We have a WebForms application that is installed at our customer:
- .NET Framework 4.51
- InProc Sessions (using Cookies)
- Integrated pipeline mode
- IIS 8.5
- SSL
The problem
We have a problem with the session suddenly being re-created by the webserver. This is happening from time to time when an postback is made to an aspx-page. (The Session.IsNewSession property is set and all previous session data is lost. The ASP.Net_SessionId cookie does not change nor does the sessionId). The problem is not specific to a browser. (tested with IE, Chrome, Firefox)
EDIT: I can now also confirm that when this occurs, not only the session of the executing user is recreated, but the session for all other active users are also recreated.

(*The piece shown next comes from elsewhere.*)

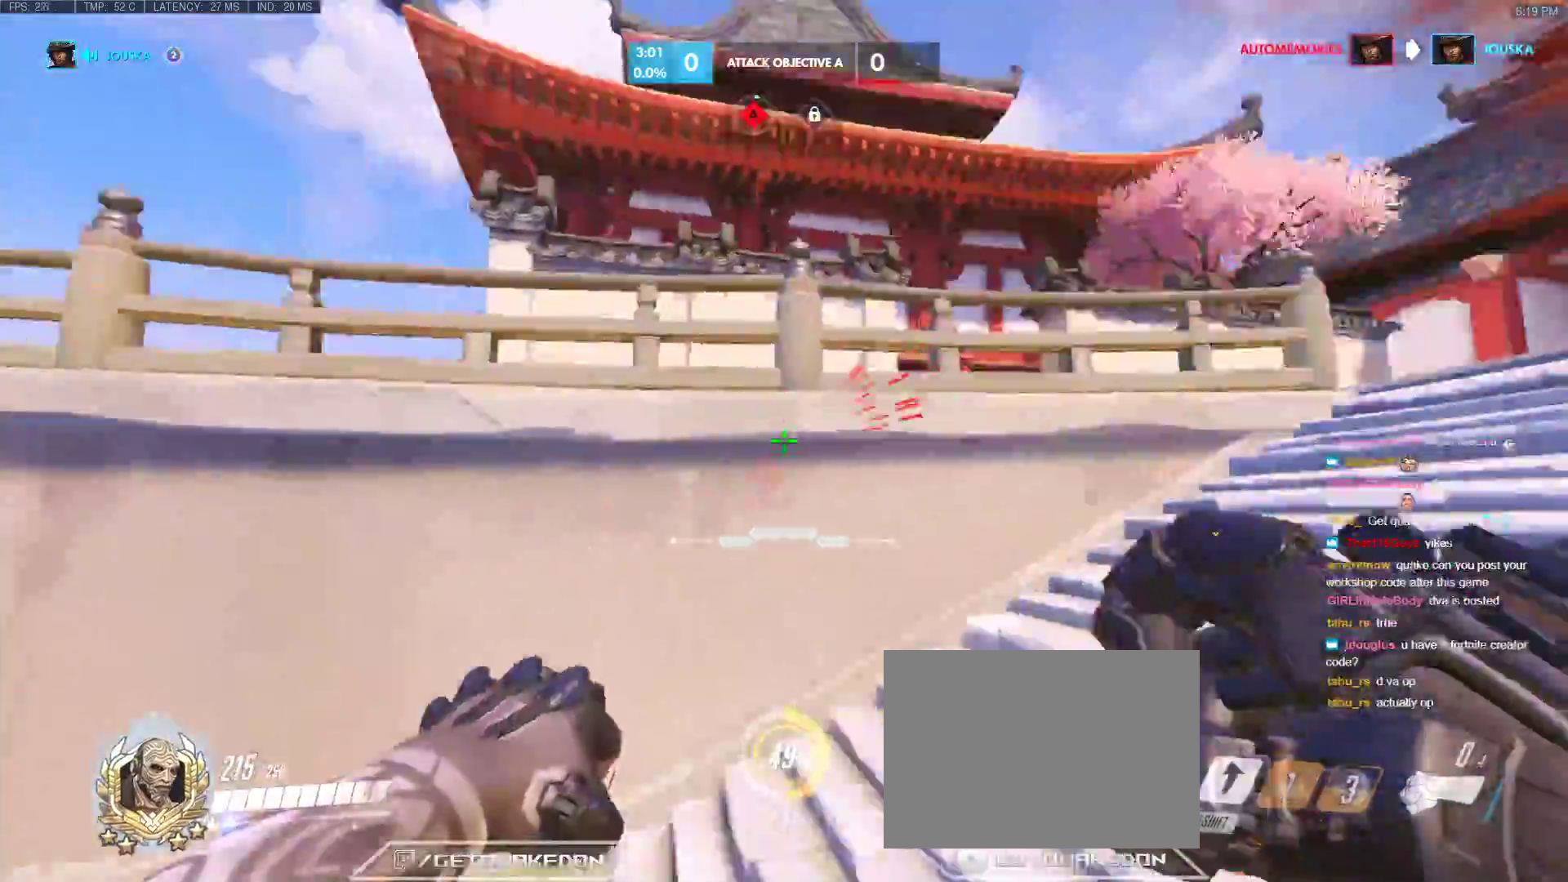
{"keys": ["a", "w"], "events": [[83, "space", "up"], [133, "shift", "down"], [317, "shift", "up"]]}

I can neither reproduce this behavior while debugging with VisualStudio nor with my local IIS server.
What I've tried / tested
- Checked the IIS settings for session timeout (Timeout = 20min, but the session is lost on a postback after ~ 5 seconds)
- App-Pool recycling is set to default values (1740 minutes)
- All requests are made using https:// (so no switching between http / https)
- Activated recycle-logging -> As far as I can see there is no app-pool-recycling when this is happening (No logs, no process-ID change, ...)
What could cause this problem?
EDIT 2: I'm now sure, that the problem is IIS 8.5. The same code running in IIS 7 does not have this problem.
The workaround
This answer solved a similar issue by setting the application pool to 'Classic' instead of 'Integrated'. I've now modified the application in a way that it can also run in 'Classic' mode and the problem is gone. I'm still looking for the cause and a "real" solution that will allow me to run the application in 'Integrated' mode. So any suggestions are still appreciated.